Reproduce any row with `modchallenge evaluate horner_rnn --total 1100 --seed <hex>`.

**Reading of the evidence:**
- **Primary key invariant:** `highest_tier_above_90 = 10` on 6/6 seeds. The worst *any* scored
  tier reached was **0.97** — never near the 0.90 threshold.
- **Secondary key in a tight band:** overall 0.9970 – 1.0000, mean ≈ 0.9985. A random private
  seed will most likely read ~0.997–0.999, not a literal 1.000.
- **All variation is confined to tiers 8–10** (257–2048-bit primes). Tiers 1–7 are perfectly
  stable across every seed.

This matches the larger faithful 5-prime bootstrap on the shipped weights
(`diag_5prime_boot.py` in the research repo): `P(tier < 0.90) ≈ 0.000 %` for tiers 1–9 and
≈ 0.002 % for tier 10; `E[tier10] ≈ 0.991`, worst observed near-max tier-10 prime ≈ 0.875. A
40k-draw width sweep (`audit_width_robustness.py`, research repo) finds **no accuracy "knee"** anywhere in the
samplable range — the residual misses are rare per-`(a,b)` reduction-boundary events scattered
≈ uniformly, in the deep tail only.

---

## 6. Timing under the official clock

The 173.6 s above is **GPU** timing (batched `predict_digits_batch`). The budget is **300 s total**
for all 1100 problems, and tier 10's 2048-step scan dominates. The one delivery risk that is *not*
about correctness: if the official runner is **CPU-only**, the tier-10 scan can exceed the budget
and time out — which would zero the timed-out tiers and drop the primary key. Confirm the
runner's hardware (GPU vs CPU) and, if CPU, do a dress-rehearsal run against the 300 s budget
before relying on the GPU timing. The *correctness* result (§3, §5) is independent of this.

---

## 7. Compliance, in one line each

(Full argument in `README.md` → "Compliance split" / "Status under the rules".)

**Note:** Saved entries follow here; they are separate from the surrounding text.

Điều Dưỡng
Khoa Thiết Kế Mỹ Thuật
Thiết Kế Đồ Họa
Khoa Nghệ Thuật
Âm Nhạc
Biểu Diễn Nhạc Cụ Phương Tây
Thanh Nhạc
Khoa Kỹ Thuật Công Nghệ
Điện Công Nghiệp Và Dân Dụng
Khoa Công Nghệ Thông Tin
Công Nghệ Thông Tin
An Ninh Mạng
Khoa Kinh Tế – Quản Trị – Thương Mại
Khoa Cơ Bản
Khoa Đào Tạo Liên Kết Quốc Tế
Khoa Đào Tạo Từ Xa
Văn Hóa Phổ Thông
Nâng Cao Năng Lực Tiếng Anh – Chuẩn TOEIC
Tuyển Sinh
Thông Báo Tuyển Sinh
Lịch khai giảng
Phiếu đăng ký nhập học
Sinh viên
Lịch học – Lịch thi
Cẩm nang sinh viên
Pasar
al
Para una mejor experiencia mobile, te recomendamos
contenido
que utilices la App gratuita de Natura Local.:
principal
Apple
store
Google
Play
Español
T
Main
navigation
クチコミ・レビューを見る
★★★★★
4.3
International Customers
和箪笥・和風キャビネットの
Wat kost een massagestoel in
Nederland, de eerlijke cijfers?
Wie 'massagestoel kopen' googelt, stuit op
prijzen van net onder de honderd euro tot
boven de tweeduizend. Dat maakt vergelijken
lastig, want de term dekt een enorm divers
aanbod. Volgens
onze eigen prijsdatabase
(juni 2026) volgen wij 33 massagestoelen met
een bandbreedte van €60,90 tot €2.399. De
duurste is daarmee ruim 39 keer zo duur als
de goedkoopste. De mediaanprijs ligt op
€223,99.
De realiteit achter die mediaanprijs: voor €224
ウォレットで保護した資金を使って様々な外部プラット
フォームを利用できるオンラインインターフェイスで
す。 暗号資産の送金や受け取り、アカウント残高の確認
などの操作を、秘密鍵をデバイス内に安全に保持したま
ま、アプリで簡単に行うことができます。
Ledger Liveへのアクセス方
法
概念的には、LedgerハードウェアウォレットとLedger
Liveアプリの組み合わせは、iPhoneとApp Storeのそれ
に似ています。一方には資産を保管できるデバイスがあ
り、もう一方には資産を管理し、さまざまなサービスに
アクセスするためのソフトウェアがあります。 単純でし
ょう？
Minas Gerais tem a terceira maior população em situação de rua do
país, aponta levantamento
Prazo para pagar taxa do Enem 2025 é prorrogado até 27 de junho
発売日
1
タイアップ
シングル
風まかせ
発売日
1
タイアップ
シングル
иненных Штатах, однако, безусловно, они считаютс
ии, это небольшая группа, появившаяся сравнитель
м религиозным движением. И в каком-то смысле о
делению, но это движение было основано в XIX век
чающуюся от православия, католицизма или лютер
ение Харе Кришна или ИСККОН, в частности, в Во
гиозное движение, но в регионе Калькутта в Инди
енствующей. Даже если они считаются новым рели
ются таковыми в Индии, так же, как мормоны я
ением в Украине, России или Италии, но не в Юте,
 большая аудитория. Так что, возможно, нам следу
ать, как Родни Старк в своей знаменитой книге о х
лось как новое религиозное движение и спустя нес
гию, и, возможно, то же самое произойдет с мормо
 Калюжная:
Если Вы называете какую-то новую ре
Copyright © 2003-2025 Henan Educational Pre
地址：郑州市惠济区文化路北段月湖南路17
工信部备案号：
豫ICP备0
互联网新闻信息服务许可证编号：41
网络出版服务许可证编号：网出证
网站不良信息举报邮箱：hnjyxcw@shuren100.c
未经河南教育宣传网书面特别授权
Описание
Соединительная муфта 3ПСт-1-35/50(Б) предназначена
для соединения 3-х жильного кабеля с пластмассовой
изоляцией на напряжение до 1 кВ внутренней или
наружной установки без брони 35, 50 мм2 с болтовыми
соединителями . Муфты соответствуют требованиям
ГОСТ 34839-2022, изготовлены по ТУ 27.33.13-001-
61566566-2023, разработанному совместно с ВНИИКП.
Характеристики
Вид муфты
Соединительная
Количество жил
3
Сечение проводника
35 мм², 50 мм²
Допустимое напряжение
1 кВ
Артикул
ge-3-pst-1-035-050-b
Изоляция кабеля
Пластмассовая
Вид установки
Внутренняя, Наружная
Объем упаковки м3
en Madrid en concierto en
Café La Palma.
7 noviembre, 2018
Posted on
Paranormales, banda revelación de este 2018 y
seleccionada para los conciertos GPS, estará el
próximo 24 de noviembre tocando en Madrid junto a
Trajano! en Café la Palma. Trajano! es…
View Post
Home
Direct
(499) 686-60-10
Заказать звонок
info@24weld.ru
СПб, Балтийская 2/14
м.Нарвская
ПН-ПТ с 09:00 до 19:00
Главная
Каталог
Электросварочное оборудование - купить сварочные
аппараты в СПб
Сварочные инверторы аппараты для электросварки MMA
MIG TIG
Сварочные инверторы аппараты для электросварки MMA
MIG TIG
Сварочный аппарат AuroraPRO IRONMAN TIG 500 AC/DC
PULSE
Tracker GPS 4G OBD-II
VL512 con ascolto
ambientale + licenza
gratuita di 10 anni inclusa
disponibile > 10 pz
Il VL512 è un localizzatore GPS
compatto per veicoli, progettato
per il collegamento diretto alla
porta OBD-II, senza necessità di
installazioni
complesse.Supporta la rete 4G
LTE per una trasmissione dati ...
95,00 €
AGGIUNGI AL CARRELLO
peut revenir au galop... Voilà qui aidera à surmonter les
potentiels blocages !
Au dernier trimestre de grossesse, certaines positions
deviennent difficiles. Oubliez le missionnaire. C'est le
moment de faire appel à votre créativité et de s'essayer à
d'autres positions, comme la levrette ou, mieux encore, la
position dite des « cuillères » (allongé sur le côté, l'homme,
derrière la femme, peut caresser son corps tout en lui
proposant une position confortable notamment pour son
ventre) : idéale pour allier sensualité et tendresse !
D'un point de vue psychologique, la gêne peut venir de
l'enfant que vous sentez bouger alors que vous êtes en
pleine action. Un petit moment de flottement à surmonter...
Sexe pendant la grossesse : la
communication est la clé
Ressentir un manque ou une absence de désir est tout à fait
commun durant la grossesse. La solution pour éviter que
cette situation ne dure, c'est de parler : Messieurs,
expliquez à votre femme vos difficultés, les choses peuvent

- Preprocess hooks are pass-through identities — no cross-argument leakage (gate 6).
- `predict_digits` reduces only `a % p`, `b % p` (two-operand normalisation, allowed) and never
  forms the three-argument modular product directly.
- No add/multiply/compare-against-`p` is hand-coded; the forward pass is tokenise → learned cell
  → quantise → readout.
- **Principle 2, measured:** perturbing trained weights collapses accuracy to the untrained
  floor (`exploration/compliance_perturb.py`) — the arithmetic lives in the parameters.
- Passes `modchallenge check`; deterministic.